Does it matter during development though? You could always develop on GNU toolchain and then make a final build in VC once the feature code is complete.
I actually don't understand the original poster's slowness with Windows. We use Perforce and VC++ .slns, sometimes with apps split into DLLs and get none of the slowness the poster talks about. Actually we get significantly better performance with this than under Unix with GCC. No-change or small change rebuilds take a few seconds, with the time being dominated by the link and proportional to the link size.
In my experience, you don't have to be careful. I've written lot's of C++ that compile fine on Windows (using mingw/msys) or Linux/Mac using gcc. Can you provide an example of where gcc specific features are included w/o the developer explicitly doing so?
This is pretty common and not particularly difficult. Most large cross-platform C++ projects (ie most browsers and game engines) compile in both gcc and msvc. It is easy to naively write code in one compiler that won't build in another, but it's also easy to fix said code once you try to build it with another compiler.
I mentioned that in a context of application which is crossplatform already and when something is being developed, it affects (in most cases anyways) all platforms in the same way - so this limitation is "built-in" already.
We've done compiler tests between VC express 2010 and GCC (Mingw gcc 4.6.x branch) at work with GCC beating VC express at '-O3 -ffast-math -march=corei7' vs '/O2 /arch:SSE2' for our code on Intel Core i7 nehalem. GCC even beat ICC on certain tests on that same Intel hardware.

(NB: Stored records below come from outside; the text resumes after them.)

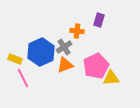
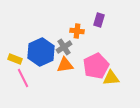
orange triangle: rotated 12 degrees clockwise
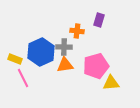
gray cross: rotated 35 degrees clockwise
pink pentagon: rotated 10 degrees clockwise
yellow triangle: moved 5 px down
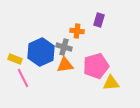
gray cross: rotated 14 degrees clockwise
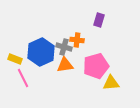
orange cross: moved 9 px down
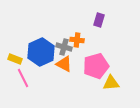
orange triangle: moved 1 px left, 1 px up; rotated 36 degrees clockwise
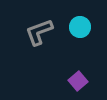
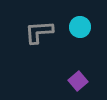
gray L-shape: rotated 16 degrees clockwise
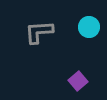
cyan circle: moved 9 px right
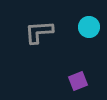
purple square: rotated 18 degrees clockwise
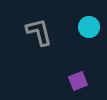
gray L-shape: rotated 80 degrees clockwise
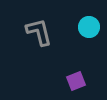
purple square: moved 2 px left
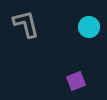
gray L-shape: moved 13 px left, 8 px up
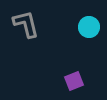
purple square: moved 2 px left
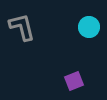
gray L-shape: moved 4 px left, 3 px down
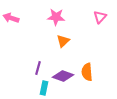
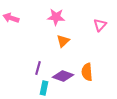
pink triangle: moved 8 px down
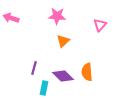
pink star: moved 1 px right, 1 px up
purple line: moved 4 px left
purple diamond: rotated 25 degrees clockwise
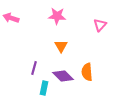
orange triangle: moved 2 px left, 5 px down; rotated 16 degrees counterclockwise
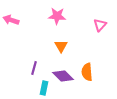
pink arrow: moved 2 px down
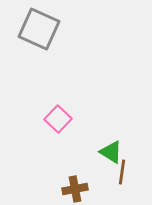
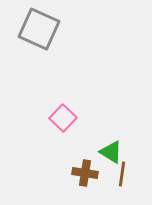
pink square: moved 5 px right, 1 px up
brown line: moved 2 px down
brown cross: moved 10 px right, 16 px up; rotated 20 degrees clockwise
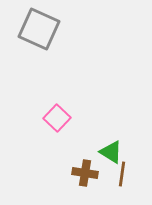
pink square: moved 6 px left
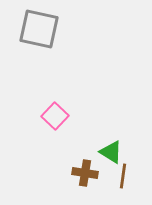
gray square: rotated 12 degrees counterclockwise
pink square: moved 2 px left, 2 px up
brown line: moved 1 px right, 2 px down
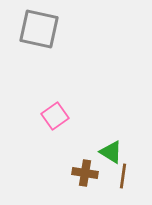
pink square: rotated 12 degrees clockwise
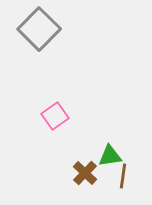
gray square: rotated 33 degrees clockwise
green triangle: moved 1 px left, 4 px down; rotated 40 degrees counterclockwise
brown cross: rotated 35 degrees clockwise
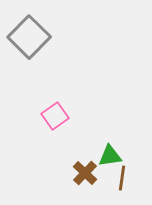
gray square: moved 10 px left, 8 px down
brown line: moved 1 px left, 2 px down
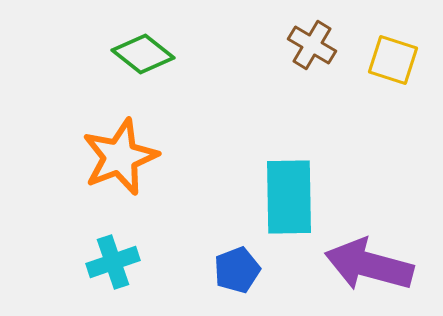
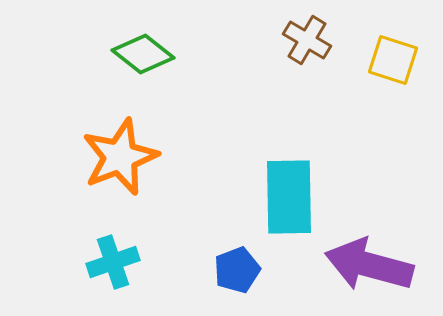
brown cross: moved 5 px left, 5 px up
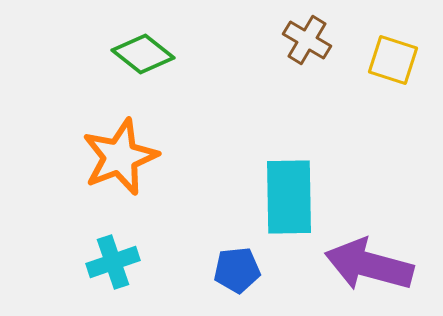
blue pentagon: rotated 15 degrees clockwise
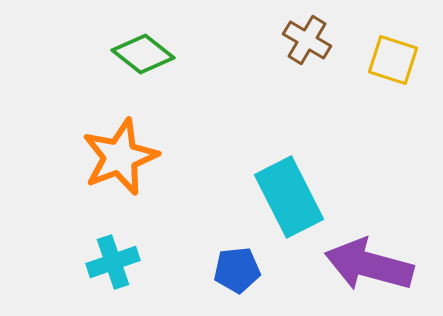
cyan rectangle: rotated 26 degrees counterclockwise
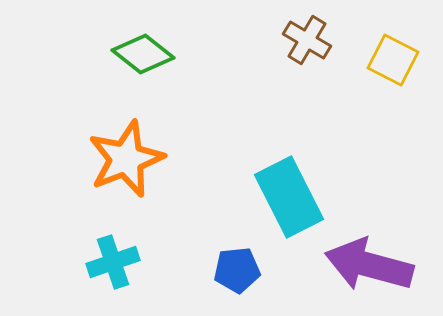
yellow square: rotated 9 degrees clockwise
orange star: moved 6 px right, 2 px down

What we weren't able to compare between the compilers was link-time optimization and profile-guided optimization since Microsoft crippled VC express by removing these optimizations.
So when someone makes claims that 'VC++ generates significantly better code than GCC' I want to see something backing that up. Had I made a blanket statement that 'GCC generates significantly better code than VC++' someone would call me on backing up that aswell, and rightly so.
So when you didn't use the two most important perf features in MSC, its performance was underwhelming. This is no surprise.
Also, if you were doing anything heavily floating-point, MSC 2010 would be a bad choice because it doesn't vectorize. Even internally at Microsoft, we were using ICC for building some math stuff. The next release of MSC fixes this.
Well we obviously didn't enable PGO/LTO for GCC either when doing these tests as that would have been pointless.
It would have been interesting to compare the quality of the respective compiler's PGO/LTO optimizations (particularly PGO given that for GCC and ICC code is sometimes up to 20% faster with that optimization) but not interesting enough for us to purchase a Visual Studio licence.
And yes we use floating point math in most of our code, and if MSC doesn't vectorize then that would certainly explain worse performance. However this further denies the blanket statement of 'VC++ generates significantly better code than GCC.' which I was responding to.
I believe that at least one of the projects the original blog post mentioned - Chromium - can't be compiled with LTO or PGO enabled. Apparently the linker just runs out of memory with it and most large projects.
Well it makes sense that LTO would have high memory requirements given that the point of the optimization is to look at the entire program as one entity rather than on a file by file scope and I have no doubt this can cause problems with very large projects.
PGO on the other hand seems very unlikely to fail due to memory constraints, atleast I've never come across that happening, the resulting code for the profiling stage will of course be bigger since it contains profiling code but I doubt the compilation stage requires alot more memory even though it examines the generated profiling data when optimizing the final binary.
It seems weird that PGO would not work with Chromium given that it's used in Firefox (which is not exactly a small project) to give a very noticeable speed boost (remember the 'Firefox runs faster with windows Firefox binary under wine than the native Linux binary debacle'? That was back when linux Firefox builds didn't use PGO while the windows builds did.)
With respect, this is not how claims work. You can't make a claim and then expect your opponents to have the burden of proof to refute it.
If you make a claim such as 'GCC produces significantly worse code than alternate compiler A' then it's completely reasonable to ask for something to support it. Tone wise perhaps the post could have been improved, but the principle stands.